I went to a Jake Shears concert solo last evening, and I got my entire life. This event would not be of note, (an international pop star singing onstage) except for the context.
It was in Louisville…Kentucky
It was in a small venue.
I am a black, gay male.
Oh yeah, the songs were damn good too…
Everything is wrong here. This pixie, dream funk/disco/pop Peter Pan, writhing and growling about the men he has loved and fully embracing his palpable sexuality in a plaid cotton jumpsuit is completely out of place in a southern, VERY red state that as recently as 2015 passed an anti -trans bathroom bill.
As I gazed about the performance space, there was barely room to groove there were so many people wedged into any available empty space. I counted the people of color on one hand, (a black drag queen also appeared) with what appeared to be an Asian American onstage as guitarist, and a black person on keyboard. What hit me at the time, and what marinates within me now is the displacement of heteronormative white normalcy, the interruption of expected place-all brought together by Jake Shears last night.

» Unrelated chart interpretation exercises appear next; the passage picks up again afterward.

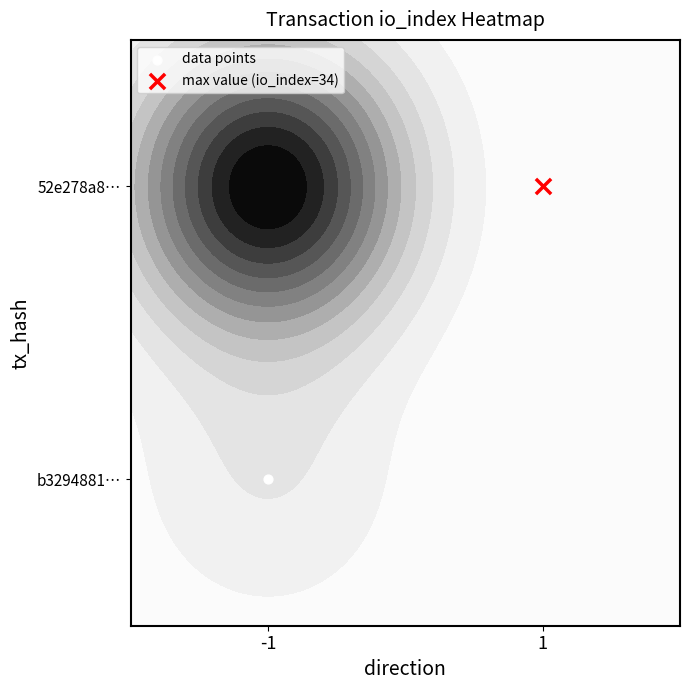

How many positive values are there?

1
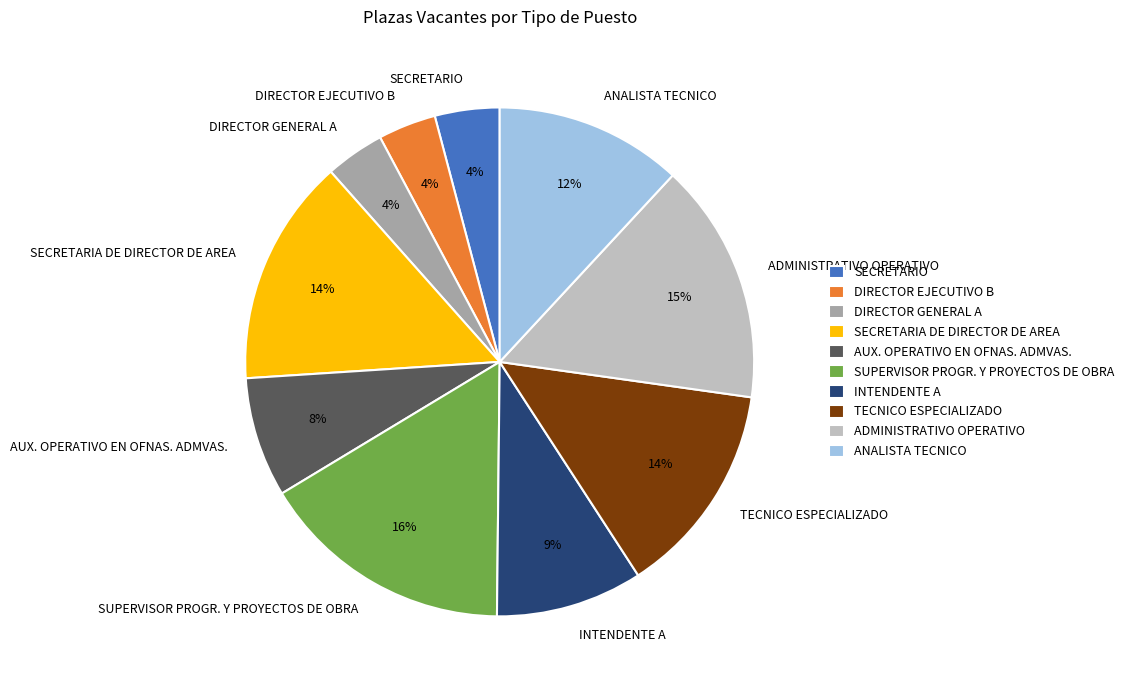

Which has a higher value, INTENDENTE A or SECRETARIA DE DIRECTOR DE AREA?

SECRETARIA DE DIRECTOR DE AREA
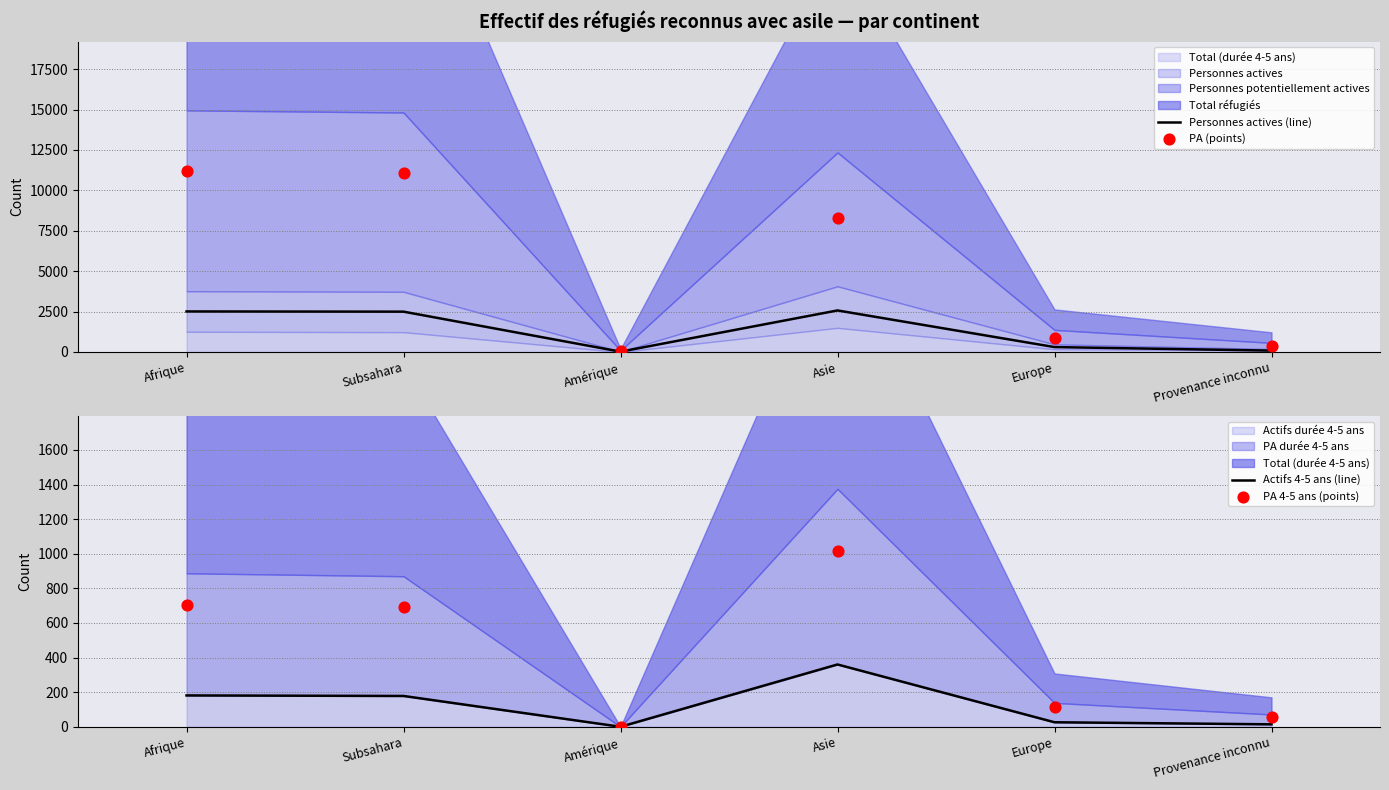

Is the value of Actifs 4-5 ans (line) at Asie greater than the value of PA (points) at Afrique?

No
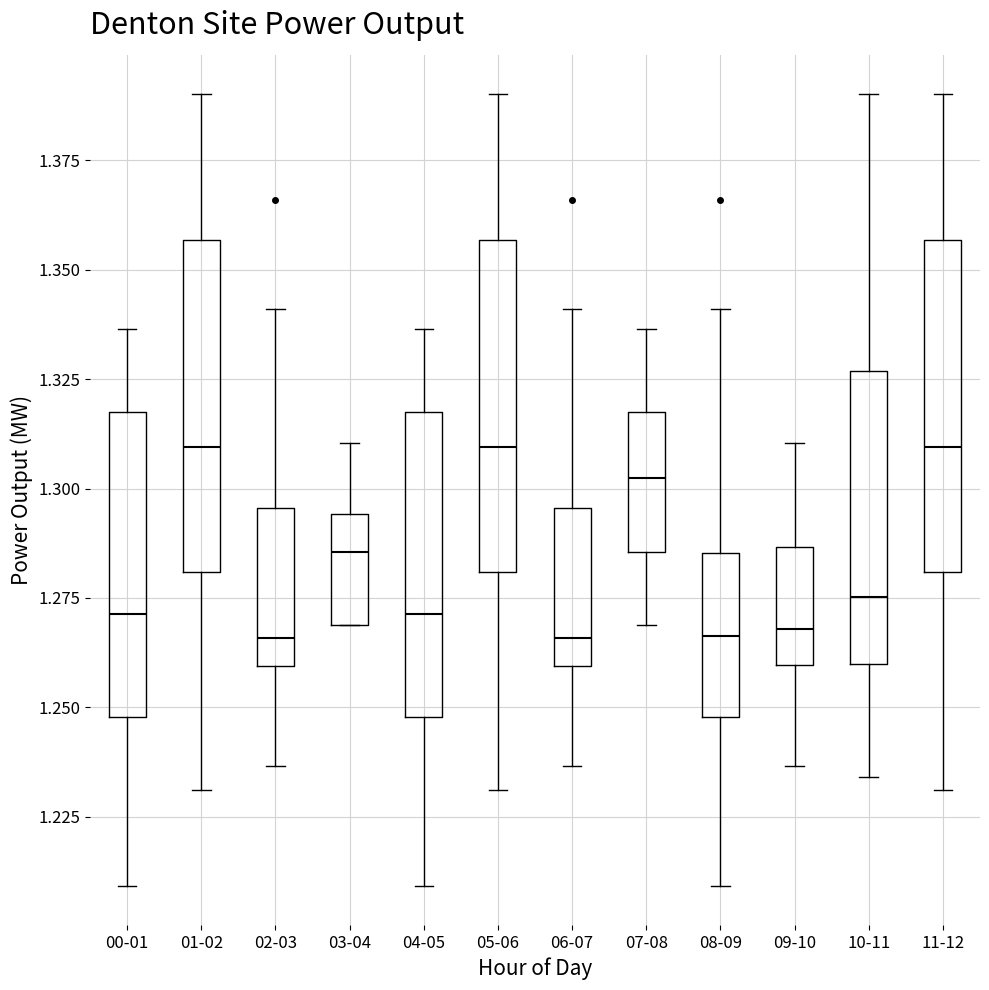

Where does the upper whisker of the box for 04-05 end on the y-axis? The values are not printed on the chart, so give them approximately, as read against the axis.

1.335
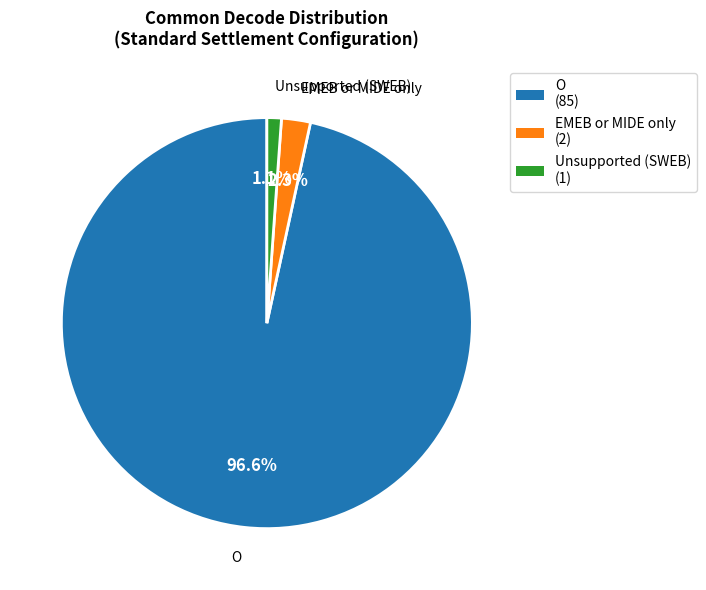

What percentage is NOT represented by EMEB or MIDE only?

97.7%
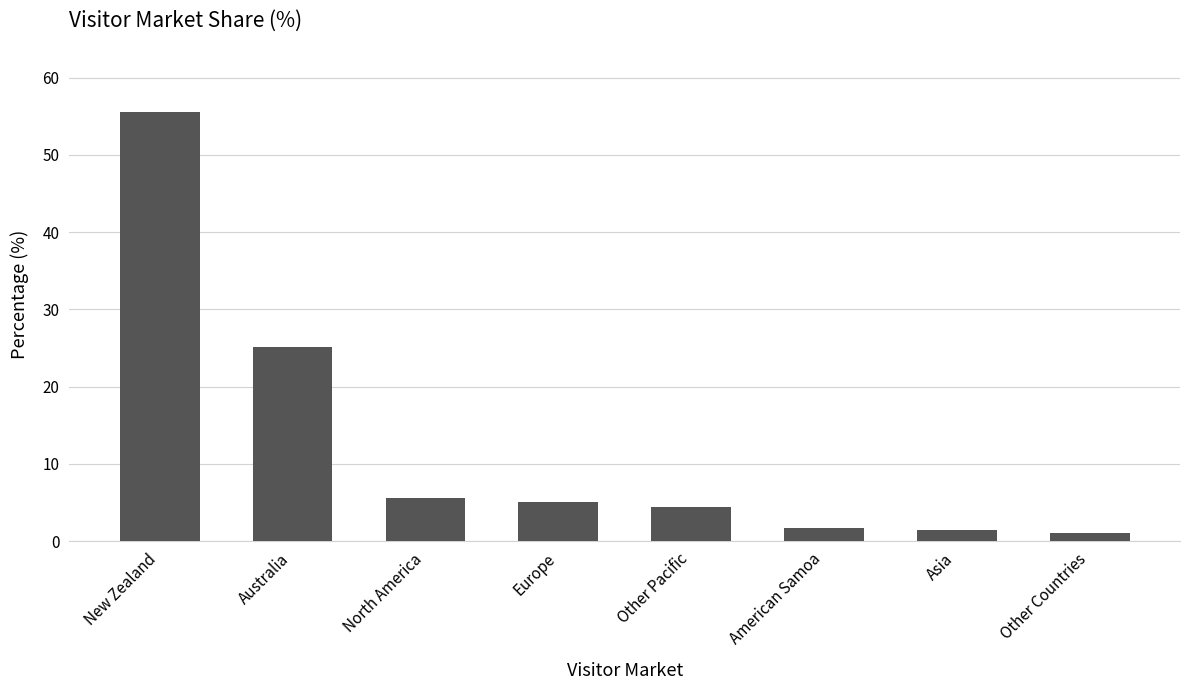

At which category does the chart reach its peak across all series?

New Zealand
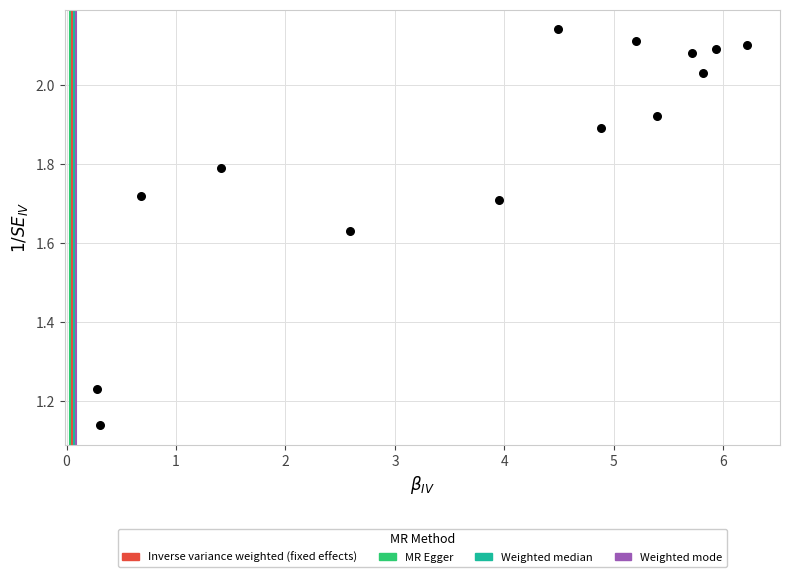

What is the range of X values (max minus min)?

5.9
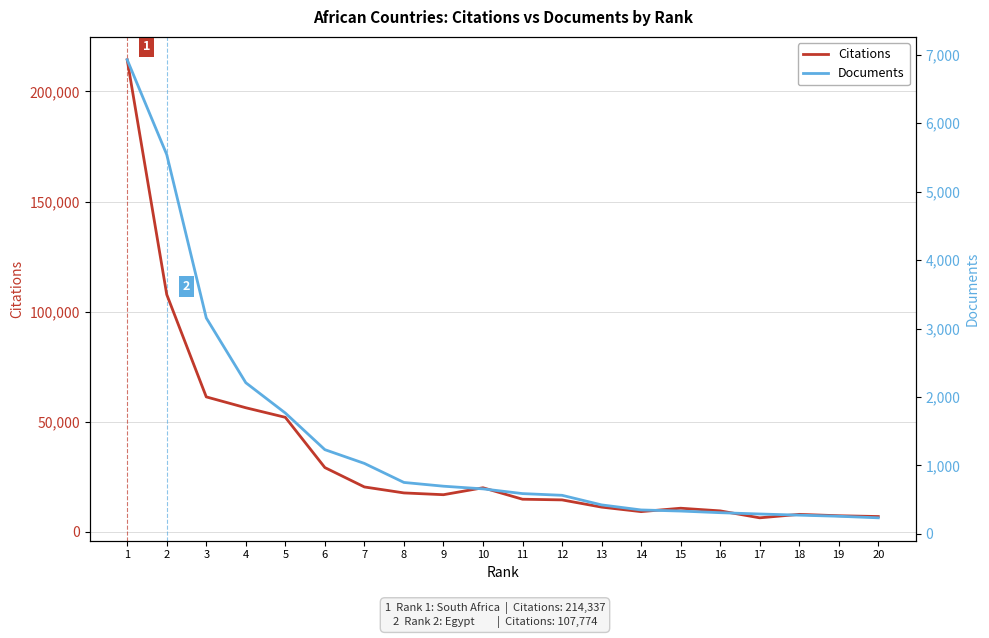

What is the maximum value shown in the chart?

214337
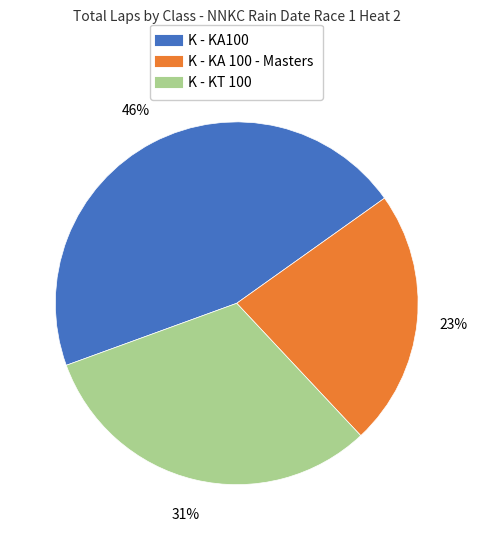

To the nearest percent, what is the average slice percentage?

33%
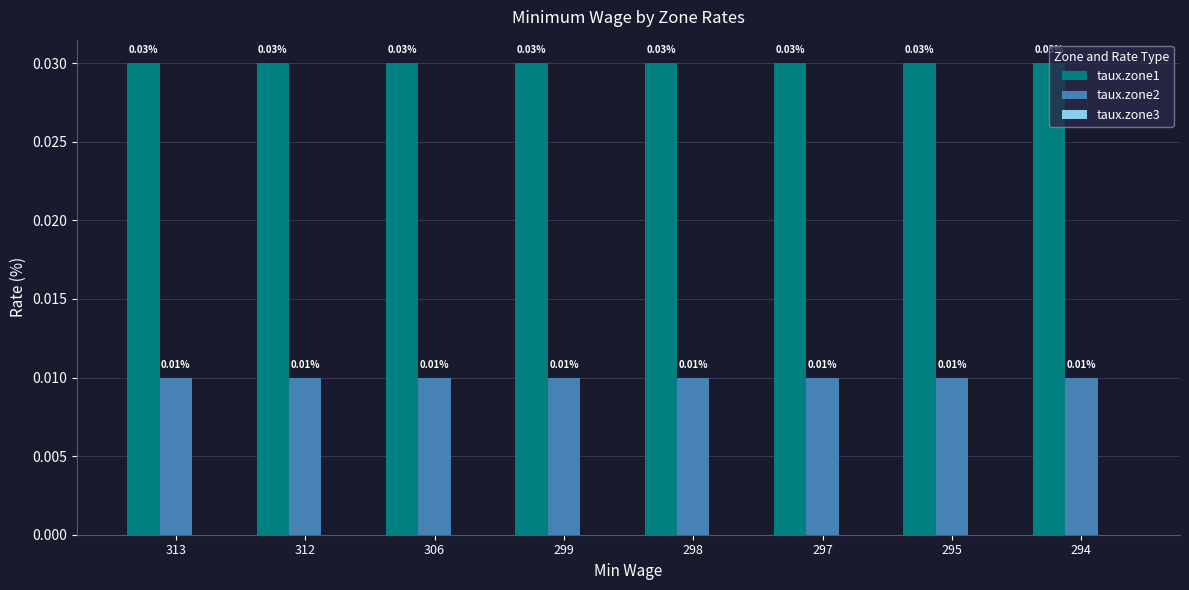

List the series in order of their overall mean, lowest first.

taux.zone2, taux.zone1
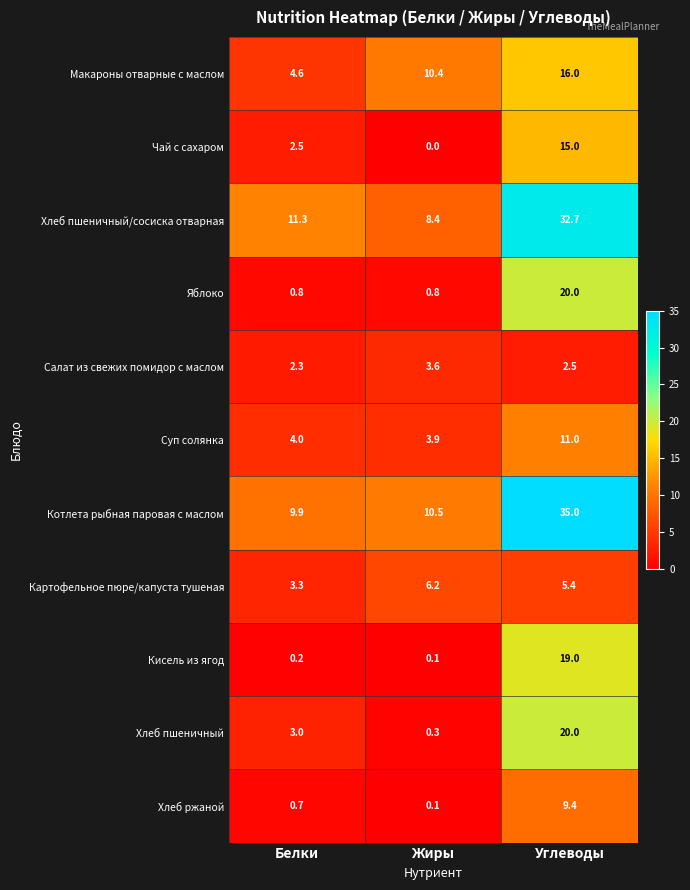

Which series has the widest spread of values?

Котлета рыбная паровая с маслом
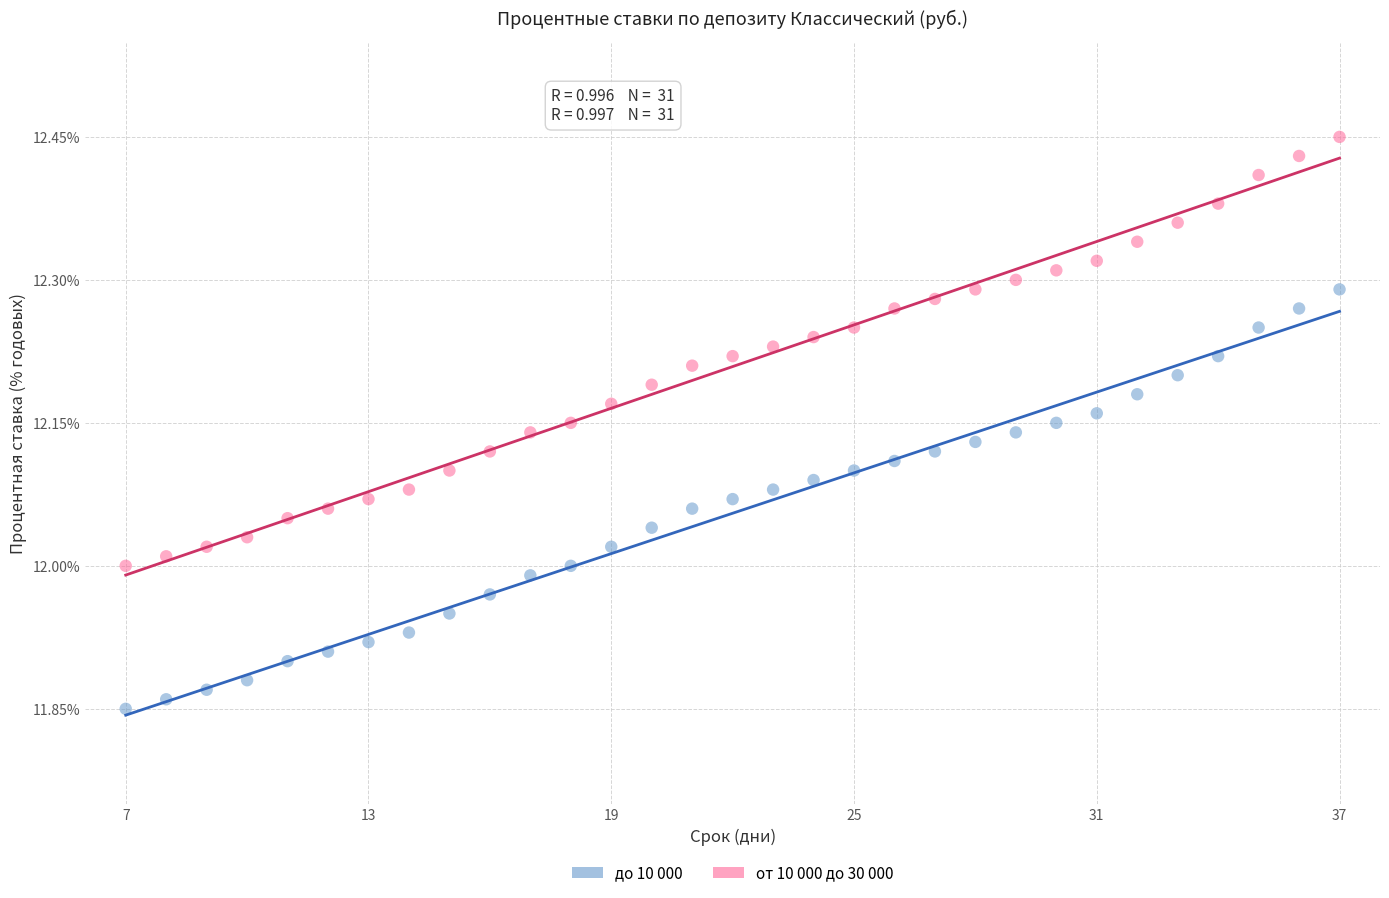

Across all data points, what is the range of Y values (max minus min)?

0.6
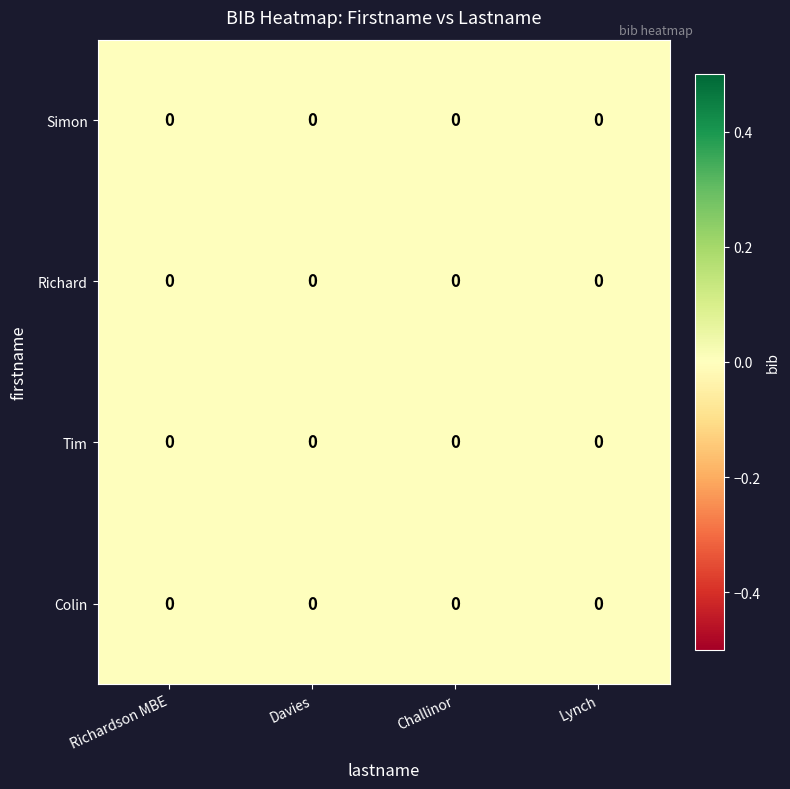

Reading right to left, what are all the values shown in this chart?

Simon: Lynch=0.0	Challinor=0.0	Davies=0.0	Richardson MBE=0.0
Richard: Lynch=0.0	Challinor=0.0	Davies=0.0	Richardson MBE=0.0
Tim: Lynch=0.0	Challinor=0.0	Davies=0.0	Richardson MBE=0.0
Colin: Lynch=0.0	Challinor=0.0	Davies=0.0	Richardson MBE=0.0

He shouldn’t be in the south singing these songs. I shouldn’t be at this concert space in this white part of town. This assortment of people shouldn’t be together collectively getting their souls as one under the siren call of Jake Shears.
All of the “should nots”coming together into one big “is happening” challenged difference in a beautiful way last night. He sang about the usual-love, sex, heartache, pain, loss, and joy. Shears sings these songs from his subjectivity of gay whiteness. My gay blackness, often stigmatized BY gay whiteness, somehow felt recognized by the coming together of the many “should nots” in the room. So often our camps circle the wagons in identity politics, and rightly so, but last night the room was seduced into the agency of queer white pop stardom. He delivered each song right to the heart of me and it gave me hope.
If this gay white man, shaking his butt in a one piece and rattling my soul with his words of love could move me and this whole room of intersections then maybe there is a chance for dialogue and communication between us outside of this space. The current climate of silos and shouting outside of them must end. The audacity of Jake Shears’ whiteness was harnessed to bring us together onstage and in the crowd. In a way that was allyship last evening, an act of self care projected out towards us. He expressed his deep affection for Louisville, which he has made his home for the near past, as he worked on this album.
Last night a DJ saved my life (shoutout to DJ Tai) but a white, cis-gender gay male saved my hope for tomorrow.